Cet épisode sanitaire a démontré de façon prégnante l’absence de consensus de ce que l’on oserait encore appeler la communauté médicale. Que l’on prétende que les débats scientifiques ont toujours fait rage dans ce microcosme inconnu jusqu’alors du grand public, on peut l’entendre. Néanmoins, il ne semble pas admissible que le peuple de non-sachants ait pu ainsi visiter à ciel ouvert le nouveau spectacle de l’hystérisation médicale. Les citoyens de toutes sortes purent, eux-mêmes, prendre une part active à ce combat édifiant grâce à l’implacable puissance des réseaux sociaux. Ainsi la nation s'est-elle retrouvée dans une bouillonnante tourmente mêlant approximations médicales, immaturités politiques, fantasmes complotistes, dénis juridiques et, encore, démesures de l’orgueil.
Ce trouble déchaîné fut, de surcroît, orchestré par une invraisemblable médiatisation. Alors, nous assistâmes quotidiennement, aux affirmations des uns, aux invectives des autres, au mouvement des pensées immédiates. Rien qui ne permette le recul nécessaire à une réflexion soignée.
Il est déraisonnable de souhaiter, à première vue, que le médecin doive soigner, que l’homme politique doive décider, que le journaliste doive expliquer. Aujourd’hui, le monde est devenu tel que l’on demande à l’homme politique de soigner, au médecin de décider, au journaliste de juger et au citoyen d’expliquer. Alors, les cris ne cessent jamais, les contradictions s’enchaînent et des hommes meurent sans plus de considération.

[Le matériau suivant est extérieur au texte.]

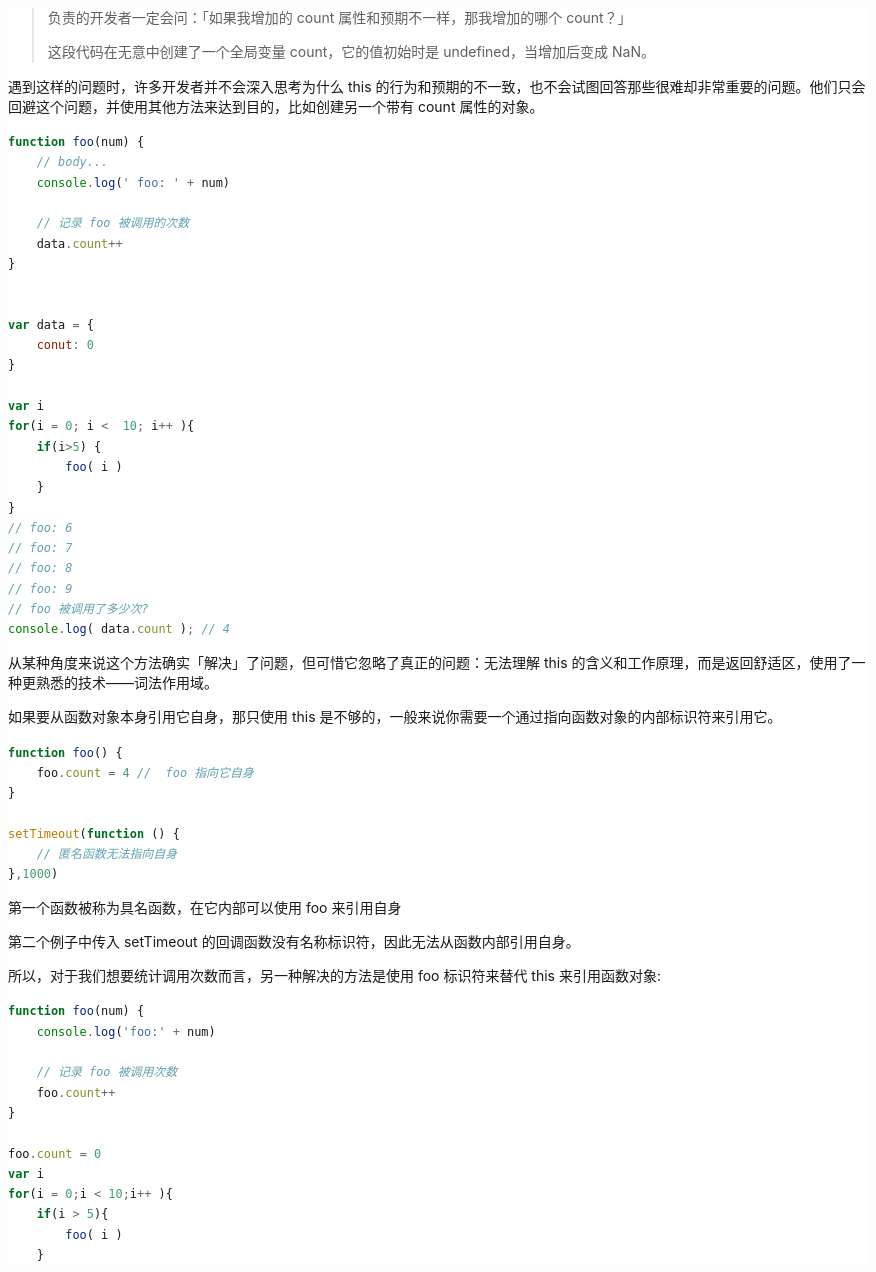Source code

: > 负责的开发者一定会问：「如果我增加的 count 属性和预期不一样，那我增加的哪个 count？」
>
> 这段代码在无意中创建了一个全局变量 count，它的值初始时是 undefined，当增加后变成 NaN。

遇到这样的问题时，许多开发者并不会深入思考为什么 this 的行为和预期的不一致，也不会试图回答那些很难却非常重要的问题。他们只会回避这个问题，并使用其他方法来达到目的，比如创建另一个带有 count 属性的对象。

```js
function foo(num) {
	// body...
	console.log(' foo: ' + num)

	// 记录 foo 被调用的次数
	data.count++
}


var data = {
	conut: 0
}

var i
for(i = 0; i <  10; i++ ){
	if(i>5) {
		foo( i )
	}
}
// foo: 6
// foo: 7
// foo: 8
// foo: 9
// foo 被调用了多少次?
console.log( data.count ); // 4
```

从某种角度来说这个方法确实「解决」了问题，但可惜它忽略了真正的问题：无法理解 this 的含义和工作原理，而是返回舒适区，使用了一种更熟悉的技术——词法作用域。

如果要从函数对象本身引用它自身，那只使用 this 是不够的，一般来说你需要一个通过指向函数对象的内部标识符来引用它。

```js
function foo() {
    foo.count = 4 //  foo 指向它自身
}

setTimeout(function () {
    // 匿名函数无法指向自身
},1000)
```

第一个函数被称为具名函数，在它内部可以使用 foo 来引用自身

第二个例子中传入 setTimeout 的回调函数没有名称标识符，因此无法从函数内部引用自身。

所以，对于我们想要统计调用次数而言，另一种解决的方法是使用 foo 标识符来替代 this 来引用函数对象:

```js
function foo(num) {
    console.log('foo:' + num)
    
    // 记录 foo 被调用次数
    foo.count++
}

foo.count = 0
var i 
for(i = 0;i < 10;i++ ){
    if(i > 5){
        foo( i )
    }
```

J’ignore si le jour d’après sera différent du jour d’avant. En tout état de cause, je constate que le « jour pendant » fut privé d’une sérénité dont il eût bien besoin. Le symbole du brouhaha permanent se concentra dans la polémique sur le traitement du coronavirus. Pour reprendre la métaphore belliqueuse, appelons-la « bataille de l’hydroxychloroquine ».
Il apparaît que certaines réflexions, et notamment juridiques, furent omises dans la conduite du débat sur l’utilisation de ce médicament.
Depuis désormais plusieurs années, la nation française est noyée sous une boulimie législative. Le milieu médical ne fait guère exception à ce débordement normatif. Le médecin, dans l’application quotidienne de sa science, se voit en permanence encadré, notamment par un Code de la santé publique représentant, à lui seul, plus de dix mille articles. Il faut ajouter à ce constat que la rédaction des textes est telle qu’un médecin, profane en droit, peut aisément s’y perdre.
S’agissant de l’hydroxychloroquine, la question était de savoir si ce médicament autorisé dans le cadre de maladies définies pouvait être administré, sans autre autorisation, pour soigner d’autres pathologies. La loi permet, en effet, la prescription d’un médicament hors autorisation de mise sur le marché mais dans des conditions dantesques et parfaitement indéfinies. Ainsi, le monde médical est empêtré de façon ubuesque dans des règles qui le dépassent. Dès lors, le médecin exerce sous une chape de plomb normative, laquelle est prête à tout instant à déverser son lot de contraintes et d’inquiétudes, en cas de poursuites judiciaires.
En période d’urgence sanitaire, face à une maladie quasiment inconnue, et sans traitement, certains médecins décidèrent de ne se raccrocher qu’à leurs valeurs profondes. L’urgence et le peu de temps dont ils disposaient durent les conduire à prendre des décisions fondées évidemment sur leurs connaissances scientifiques, mais également sur leur force d’âme.
« Je ferai tout pour soulager les souffrances », délivre avec puissance le serment d’Hippocrate. Il s’agit là d’une promesse fondatrice qui protège l’humanité depuis tant d’années.
Ainsi pourrait-on reprocher au médecin qui, se rappelant en lui-même ses profondes convictions, choisit au rythme d’une épidémie mortelle, de se départir des règles de droit et des morales légalistes afin de ne laisser subsister que son engagement inconditionnel de soulager les souffrances ?
L’esprit libre et pur d’Hippocrate survit encore chez certains comme un espoir lumineux dans l’âme des médecins de conviction.